● **What to work on**:
Output only the lines of the entries that follow, starting at the one with "阳志平 2022/3/21" and running down to the one with "成为自己：异与同的矛盾。", both included and unchanged.

⟨

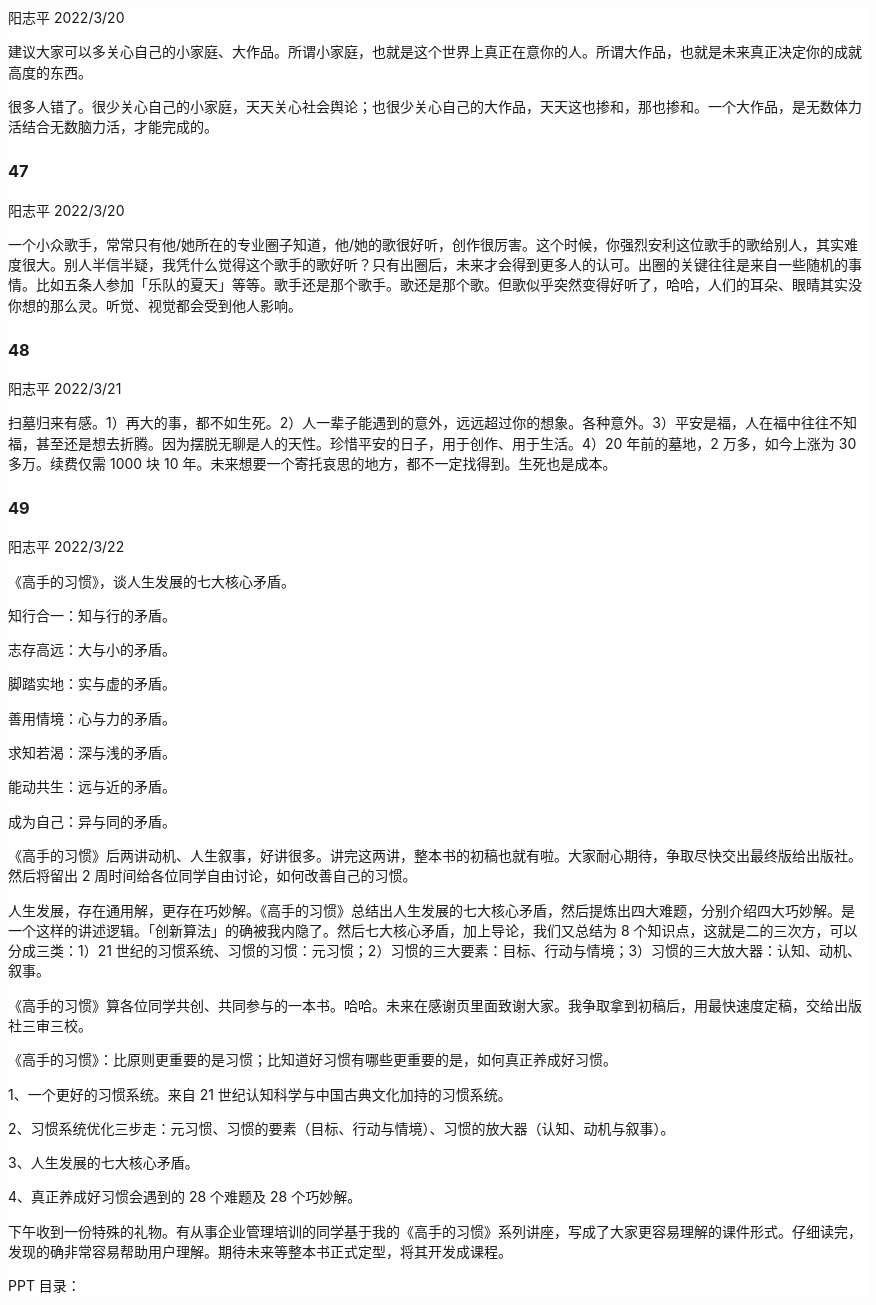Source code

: 阳志平 2022/3/20

建议大家可以多关心自己的小家庭、大作品。所谓小家庭，也就是这个世界上真正在意你的人。所谓大作品，也就是未来真正决定你的成就高度的东西。

很多人错了。很少关心自己的小家庭，天天关心社会舆论；也很少关心自己的大作品，天天这也掺和，那也掺和。一个大作品，是无数体力活结合无数脑力活，才能完成的。

### 47

阳志平 2022/3/20

一个小众歌手，常常只有他/她所在的专业圈子知道，他/她的歌很好听，创作很厉害。这个时候，你强烈安利这位歌手的歌给别人，其实难度很大。别人半信半疑，我凭什么觉得这个歌手的歌好听？只有出圈后，未来才会得到更多人的认可。出圈的关键往往是来自一些随机的事情。比如五条人参加「乐队的夏天」等等。歌手还是那个歌手。歌还是那个歌。但歌似乎突然变得好听了，哈哈，人们的耳朵、眼晴其实没你想的那么灵。听觉、视觉都会受到他人影响。

### 48

阳志平 2022/3/21

扫墓归来有感。1）再大的事，都不如生死。2）人一辈子能遇到的意外，远远超过你的想象。各种意外。3）平安是福，人在福中往往不知福，甚至还是想去折腾。因为摆脱无聊是人的天性。珍惜平安的日子，用于创作、用于生活。4）20 年前的墓地，2 万多，如今上涨为 30 多万。续费仅需 1000 块 10 年。未来想要一个寄托哀思的地方，都不一定找得到。生死也是成本。

### 49

阳志平 2022/3/22

《高手的习惯》，谈人生发展的七大核心矛盾。

知行合一：知与行的矛盾。

志存高远：大与小的矛盾。

脚踏实地：实与虚的矛盾。

善用情境：心与力的矛盾。

求知若渴：深与浅的矛盾。

能动共生：远与近的矛盾。

成为自己：异与同的矛盾。

《高手的习惯》后两讲动机、人生叙事，好讲很多。讲完这两讲，整本书的初稿也就有啦。大家耐心期待，争取尽快交出最终版给出版社。然后将留出 2 周时间给各位同学自由讨论，如何改善自己的习惯。

人生发展，存在通用解，更存在巧妙解。《高手的习惯》总结出人生发展的七大核心矛盾，然后提炼出四大难题，分别介绍四大巧妙解。是一个这样的讲述逻辑。「创新算法」的确被我内隐了。然后七大核心矛盾，加上导论，我们又总结为 8 个知识点，这就是二的三次方，可以分成三类：1）21 世纪的习惯系统、习惯的习惯：元习惯；2）习惯的三大要素：目标、行动与情境；3）习惯的三大放大器：认知、动机、叙事。

《高手的习惯》算各位同学共创、共同参与的一本书。哈哈。未来在感谢页里面致谢大家。我争取拿到初稿后，用最快速度定稿，交给出版社三审三校。

《高手的习惯》：比原则更重要的是习惯；比知道好习惯有哪些更重要的是，如何真正养成好习惯。

1、一个更好的习惯系统。来自 21 世纪认知科学与中国古典文化加持的习惯系统。

2、习惯系统优化三步走：元习惯、习惯的要素（目标、行动与情境）、习惯的放大器（认知、动机与叙事）。

3、人生发展的七大核心矛盾。

4、真正养成好习惯会遇到的 28 个难题及 28 个巧妙解。

下午收到一份特殊的礼物。有从事企业管理培训的同学基于我的《高手的习惯》系列讲座，写成了大家更容易理解的课件形式。仔细读完，发现的确非常容易帮助用户理解。期待未来等整本书正式定型，将其开发成课程。

PPT 目录：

⟩

● **Result of the task**:
阳志平 2022/3/21

扫墓归来有感。1）再大的事，都不如生死。2）人一辈子能遇到的意外，远远超过你的想象。各种意外。3）平安是福，人在福中往往不知福，甚至还是想去折腾。因为摆脱无聊是人的天性。珍惜平安的日子，用于创作、用于生活。4）20 年前的墓地，2 万多，如今上涨为 30 多万。续费仅需 1000 块 10 年。未来想要一个寄托哀思的地方，都不一定找得到。生死也是成本。

### 49

阳志平 2022/3/22

《高手的习惯》，谈人生发展的七大核心矛盾。

知行合一：知与行的矛盾。

志存高远：大与小的矛盾。

脚踏实地：实与虚的矛盾。

善用情境：心与力的矛盾。

求知若渴：深与浅的矛盾。

能动共生：远与近的矛盾。

成为自己：异与同的矛盾。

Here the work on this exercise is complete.